York opens new health science facility

TORONTO — It used to be a hockey arena. Now it houses the latest functional magnetic resonance imaging (fMRI) technology.

Honey and Barry Sherman, centre, who donated $5 million to the new Sherman Health Sciences Research Centre, are given York University hockey jerseys at the centre’s opening. Also pictured from York are, from left, Stan Shapson, vice-president of research and innovation; president Mamdouh Shoukri, and York University Foundation president Paul Marcus. 

TORONTO — It used to be a hockey arena. Now it houses the latest functional magnetic resonance imaging (fMRI) technology.

Honey and Barry Sherman, centre, who donated $5 million to the new Sherman Health Sciences Research Centre, are given York University hockey jerseys at the centre’s opening. Also pictured from York are, from left, Stan Shapson, vice-president of research and innovation; president Mamdouh Shoukri, and York University Foundation president Paul Marcus. 

Last week, York University officially opened the Sherman Health Science Research Centre, a facility for research in brain and vision, biomechanics, virtual reality and robotics. Planning for the facility, which was completed in December 2009, started in 2007.

The $11.5-million centre, which was converted from an old hockey arena, was named  after Honey Sherman, a York University Foundation board member, and her husband, Barry Sherman, president and CEO of the  pharmaceutical company Apotex Inc., who donated $5 million to the project.

“Everybody who gives donations has to pick and choose as to where the need is greatest,” Barry Sherman said.

“It’s York University, an important Canadian university for teaching and research… we tend to concentrate our gifts towards health care. It’s good for the scientists, the public and the eventual patients who will benefit. It’s a gift to the City of Toronto.”

The centre, located on York’s Keele campus, is 50,000 square feet and accommodates 150 researchers and students. The facility includes a neuroimaging laboratory with an fMRI machine that’s being used for research in areas such as dyslexia, migraines, aging and movement disorders. It also houses a visual and cognitive development project that studies how vision develops in infants, as well as a perceptual neuroscience laboratory and virtual reality laboratory.  

Sherman sees the facility’s potential for interdisciplinary research as an asset to the  university.

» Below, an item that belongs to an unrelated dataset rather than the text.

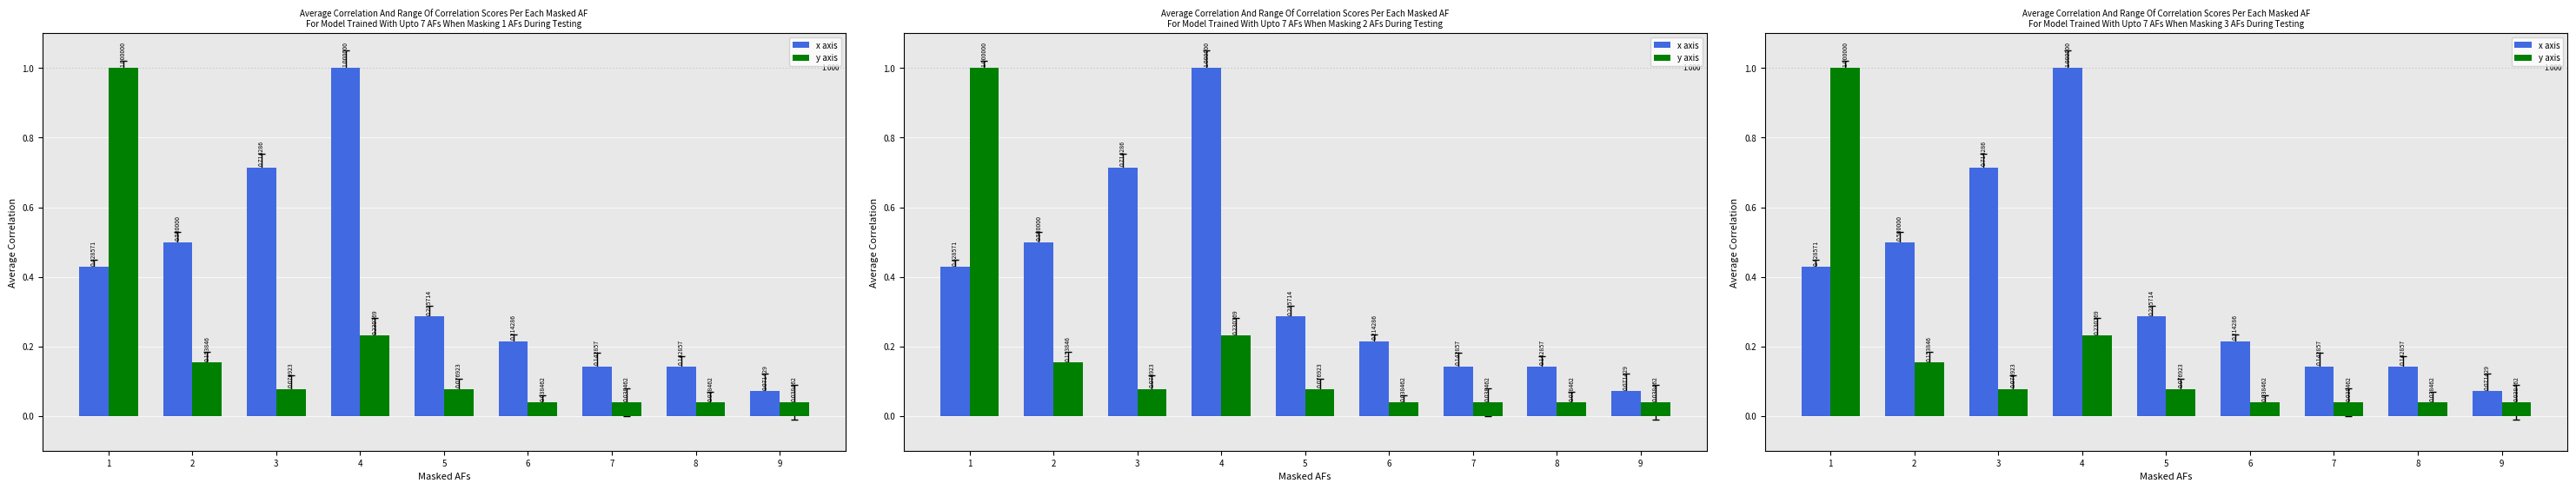

Rank the categories by y axis value from highest to lowest.

1, 4, 2, 3, 5, 6, 7, 8, 9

“It’s very impressive, and it makes a lot of sense. [These fields] are interrelated. To make significant progress in any area you need people of various [fields],” he said, adding that he was particularly impressed with the neuroimaging lab.

“To try to understand the workings of the brain, you need that equipment,” he said. “It’ll be very useful in developing that understanding when it comes to brain impairment and issues like dementia.”

Stan Shapson, York’s vice- president of research and innovation, said the facility will provide an ideal work environment for both staff and graduate students.

“We didn’t have these kinds of facilities for them yet, so they were doing great work, but you’re doing work in a lab that’s in the basement of a building. There’s potential for interference when you’re collecting data. It slows down your work and you’re always adjusting equipment,” Shapson said.

“Now you have state-of-the-art labs… [The students and researchers] will be able to do better quality work more quickly.”

Some of this research includes studying loss of vision in the elderly, developing a robot-guided wheelchair and building robots that can function underwater.

Shapson hopes the facility will help the university forge connections with local hospitals.

“I think we had four presidents of regional hospitals at [the official opening]. That’s wonderful. They’re looking at this facility as something that could help them,” he said.

With the new facilities and York’s existing Centre for Vision Research, which is internationally renowned, Shapson sees the potential to attract new researchers and students, as well as to apply existing research to the health care sector.

“I think [this centre] is going to drive new ideas, innovations and treatments. At the end of the day, the hope is to deliver better health outcomes to Canadians,” he said.